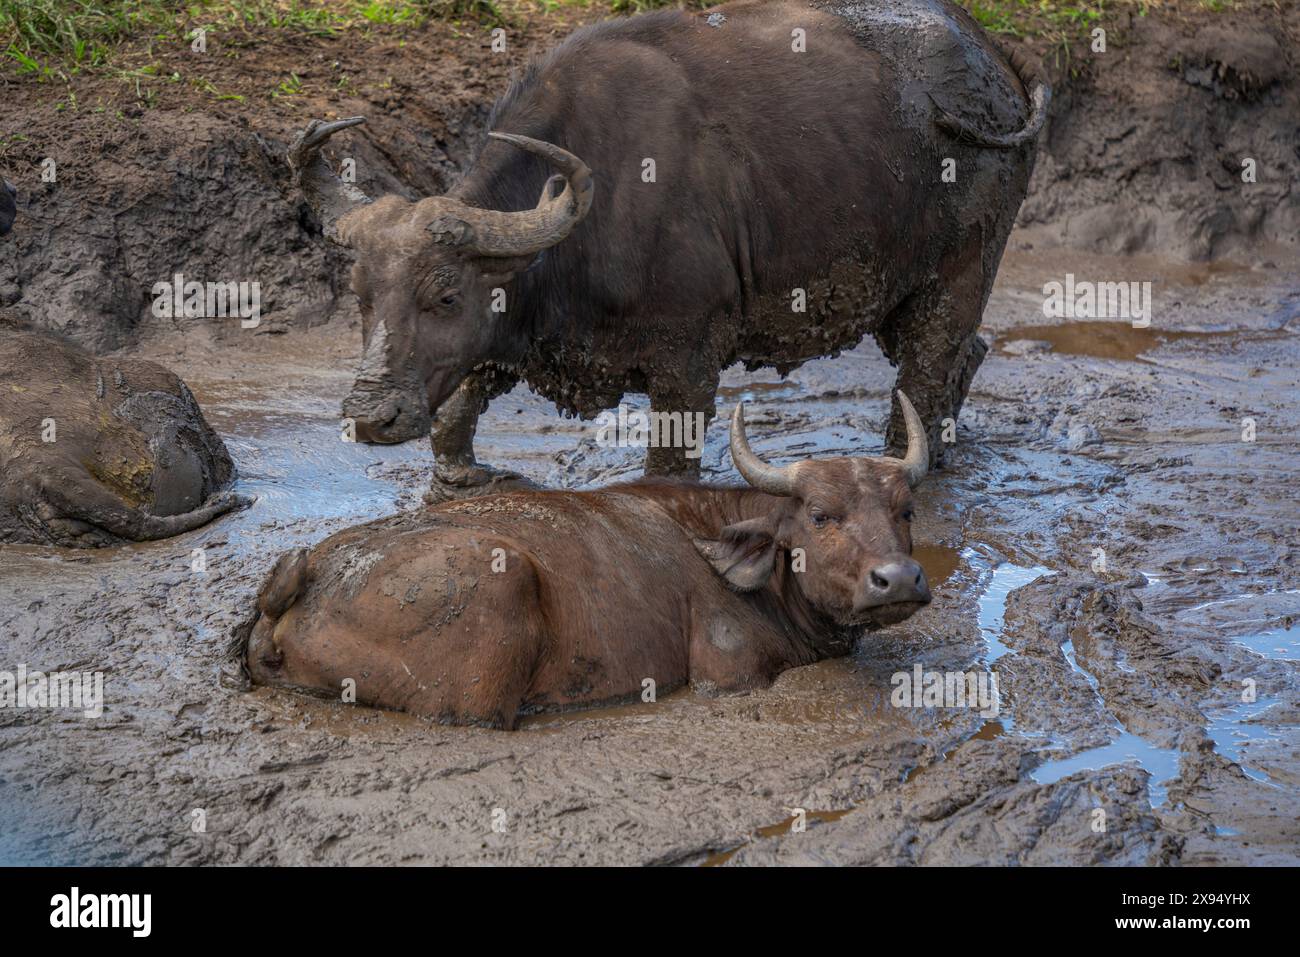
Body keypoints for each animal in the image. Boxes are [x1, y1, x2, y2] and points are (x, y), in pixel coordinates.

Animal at [241, 392, 935, 728]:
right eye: (820, 515)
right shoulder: (728, 674)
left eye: (906, 511)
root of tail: (308, 578)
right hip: (492, 615)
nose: (897, 579)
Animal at [287, 0, 1045, 496]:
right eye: (362, 296)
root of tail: (996, 55)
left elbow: (669, 465)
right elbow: (453, 418)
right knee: (966, 351)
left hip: (959, 271)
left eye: (445, 295)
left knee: (929, 366)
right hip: (897, 290)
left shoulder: (687, 361)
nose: (370, 417)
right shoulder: (507, 342)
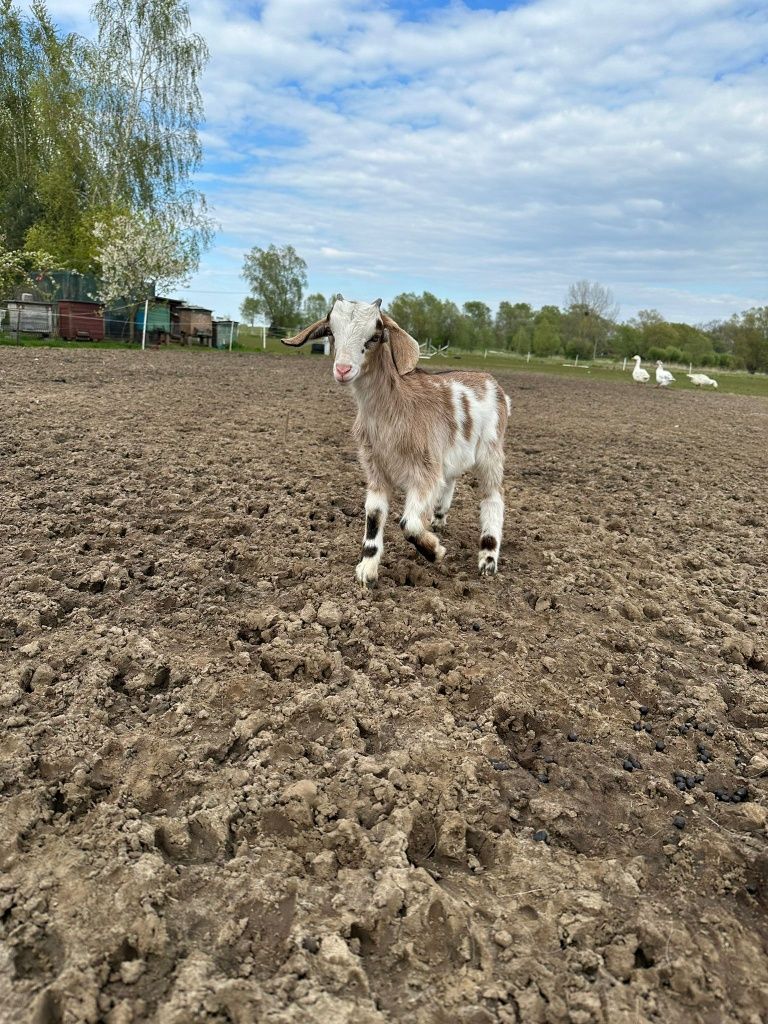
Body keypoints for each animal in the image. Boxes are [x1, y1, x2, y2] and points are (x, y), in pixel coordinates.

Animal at [284, 296, 512, 585]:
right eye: (332, 332)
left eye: (374, 335)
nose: (343, 369)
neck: (393, 411)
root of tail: (491, 382)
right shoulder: (376, 469)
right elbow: (374, 515)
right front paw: (367, 570)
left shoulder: (424, 473)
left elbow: (409, 524)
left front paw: (434, 551)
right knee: (451, 480)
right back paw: (438, 519)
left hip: (491, 451)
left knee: (493, 496)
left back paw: (488, 558)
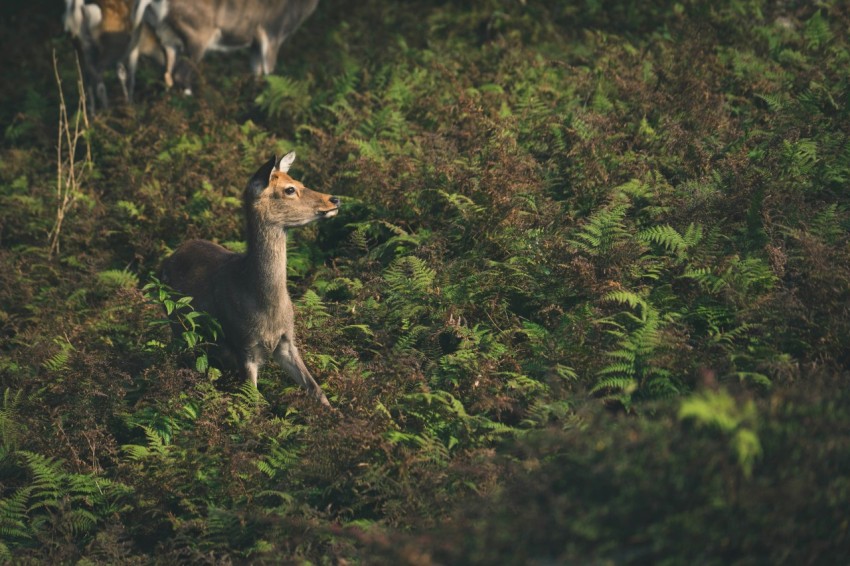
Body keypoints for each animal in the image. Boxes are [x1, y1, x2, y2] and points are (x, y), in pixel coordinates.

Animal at [129, 0, 318, 95]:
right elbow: (269, 75)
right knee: (180, 74)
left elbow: (256, 74)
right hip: (198, 33)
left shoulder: (255, 43)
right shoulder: (271, 32)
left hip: (166, 35)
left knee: (167, 74)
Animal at [161, 153, 338, 406]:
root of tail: (168, 258)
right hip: (177, 327)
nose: (334, 199)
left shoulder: (287, 341)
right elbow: (252, 404)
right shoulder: (244, 346)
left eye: (299, 182)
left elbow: (317, 390)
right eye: (289, 189)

## What to produce
The number of lines in the data that hold "tail" must be the entire answer.

## Written reply
4